Submitted By James Walsh on 03/20/08
Thanks to Missy Hyatt for the following:

It took me a lot of bad years in my personal and professional life for me to realize that I still love wrestling. A lot of workers forget what drew them to the biz. I grew up watching Georgia Championship Wrestling. I realized I wanted to be in the biz and learn how to work right from the start. I still remember watching my first angle as a fan. I was fortunate to be able to catch the tail end of the territory system [World Class, UWF, Memphis, WWC, Continental, and indys].

I learned the most by picking the brains of the veterans during the lengthy car rides. We would analize every aspect, due to the love of the biz and to stay awake during long car rides. On the car rides back home, we would analize what spots worked and didn't work. What spots needed to be tweeked, eliminated, or added to maximize our talents.

I was very fortunate to learn so much about psychology by being at ringside as a manager. You eventually get a grasp at what gets heat, when to get heat, and when its your moment to shine. I watch some of the current wrestling. I enjoy bits and pieces. I still believe in classic baby face VS. heel story telling. I recently watched a match on television where the champion and the challenger hit every move in the book, too bad they no sold everything. No story telling. That's where the art of wrestling is missing. We need more story tellers who can lead a match.

I was very fortunate to be around Eddie Gilbert who lived and died for the biz. I remember how he would spend every moment thinking about story lines. How to format a television show. How
to develop a new crop of wrestlers to carry the territory.
I remember Eddie would watch wrestling tapes all the time. He was always looking how to incorporate angles that were inspired from other territories in to his booking. He would look for new moves to incorporate in his matches. Eddie especially wanted to be up to date on current wrestling trends. I was also fortunate to sit through the WCW television production meetings and hearing how all the story lines would be outlined for the several wrestlings shows, specials, and pay per views.

I wish more wrestlers would watch some older wrestling for inspiration in story telling and psychology. I remember working a indy for SCW in Florida 2 years ago. There was a tag team match where the baby face was selling and desperately trying to make a tag [makes sense]. He than climbs to the top rope and does a dive on both his opponents on the outside [why did the heels stop getting heat and go to the outside?]. The face than gets back to the ring selling and tries to tag his partner [why do a dive, when you could have made the tag?]. My point is the baby face should have been selling to get a tag. Not sell, than do a highspot, than go back to selling. Unfortunantly some wrestlers don't know when to hit their big moves in the right context in a match. More emphasis should be on story telling. My advice to everybody, watch old tapes. There are hidden tricks in selling and getting heat by watching the top heels and faces in the 80's. Eddie Gilbert studied Jerry Lawler for interview and psychology.

I'm glad I still have passion for the business. My appreciation continued based on loved ones. I used to take my niece ["Shawn Micheals Mark"] to WWE shows at the Garden. I even tried to get HBK to come to her sweet 16. I took my guy to a indy show in Florida [We wanted to see Necro, but he no showed] and to a TNA T.V. taping. I would get on everybody's nerves, since I critique story telling, psychology, and crowd interaction. I don't consider non stop highspots, with lack of selling as a form of story telling.

Provided data:
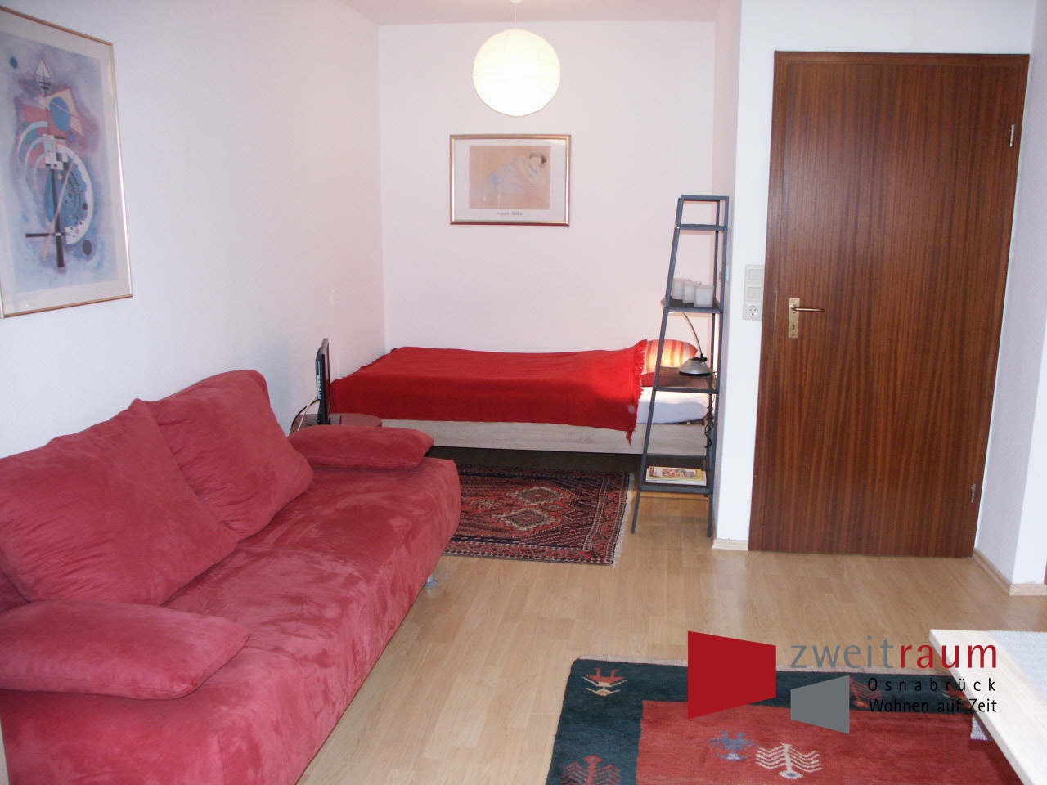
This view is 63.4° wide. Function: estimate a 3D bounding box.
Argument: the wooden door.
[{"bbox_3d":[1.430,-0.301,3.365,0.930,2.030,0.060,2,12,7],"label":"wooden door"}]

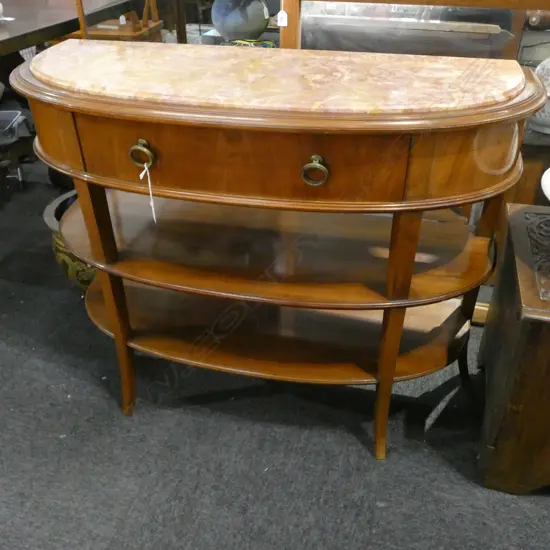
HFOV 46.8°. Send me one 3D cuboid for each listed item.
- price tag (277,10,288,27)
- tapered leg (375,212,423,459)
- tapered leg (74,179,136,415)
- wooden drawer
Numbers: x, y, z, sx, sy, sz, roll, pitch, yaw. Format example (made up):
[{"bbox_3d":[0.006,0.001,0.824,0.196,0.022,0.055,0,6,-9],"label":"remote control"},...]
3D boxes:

==

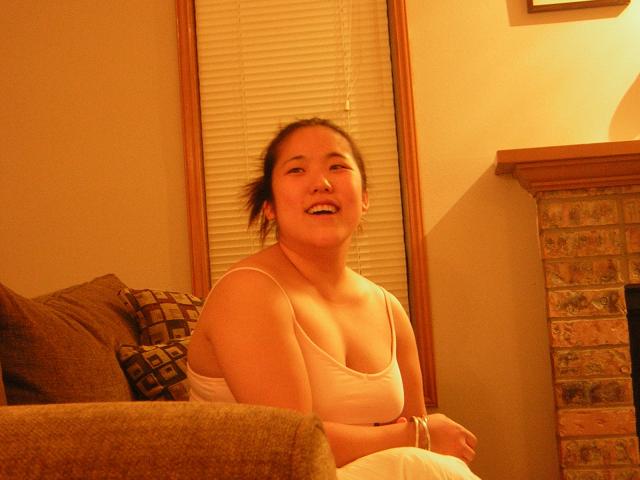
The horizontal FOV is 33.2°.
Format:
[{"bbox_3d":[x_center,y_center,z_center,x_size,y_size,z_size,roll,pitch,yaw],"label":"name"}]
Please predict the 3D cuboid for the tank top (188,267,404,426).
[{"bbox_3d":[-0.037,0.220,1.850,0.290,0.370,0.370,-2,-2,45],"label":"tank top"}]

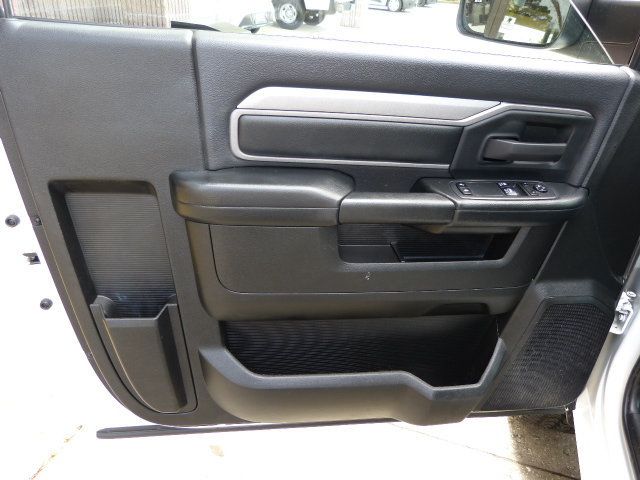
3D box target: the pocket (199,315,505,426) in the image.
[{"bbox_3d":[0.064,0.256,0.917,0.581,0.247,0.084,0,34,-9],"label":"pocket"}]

Actions to take:
• 1. Quote the piece on wrestling from "I learned the" down to "maximize our talents.", word for word.
• 2. Pull out each line of the entries that contains the string "roll".

Solutions per task:
• 1.
I learned the most by picking the brains of the veterans during the lengthy car rides. We would analize every aspect, due to the love of the biz and to stay awake during long car rides. On the car rides back home, we would analize what spots worked and didn't work. What spots needed to be tweeked, eliminated, or added to maximize our talents.

• 2.
Numbers: x, y, z, sx, sy, sz, roll, pitch, yaw. Format example (made up):
[{"bbox_3d":[x_center,y_center,z_center,x_size,y_size,z_size,roll,pitch,yaw],"label":"name"}]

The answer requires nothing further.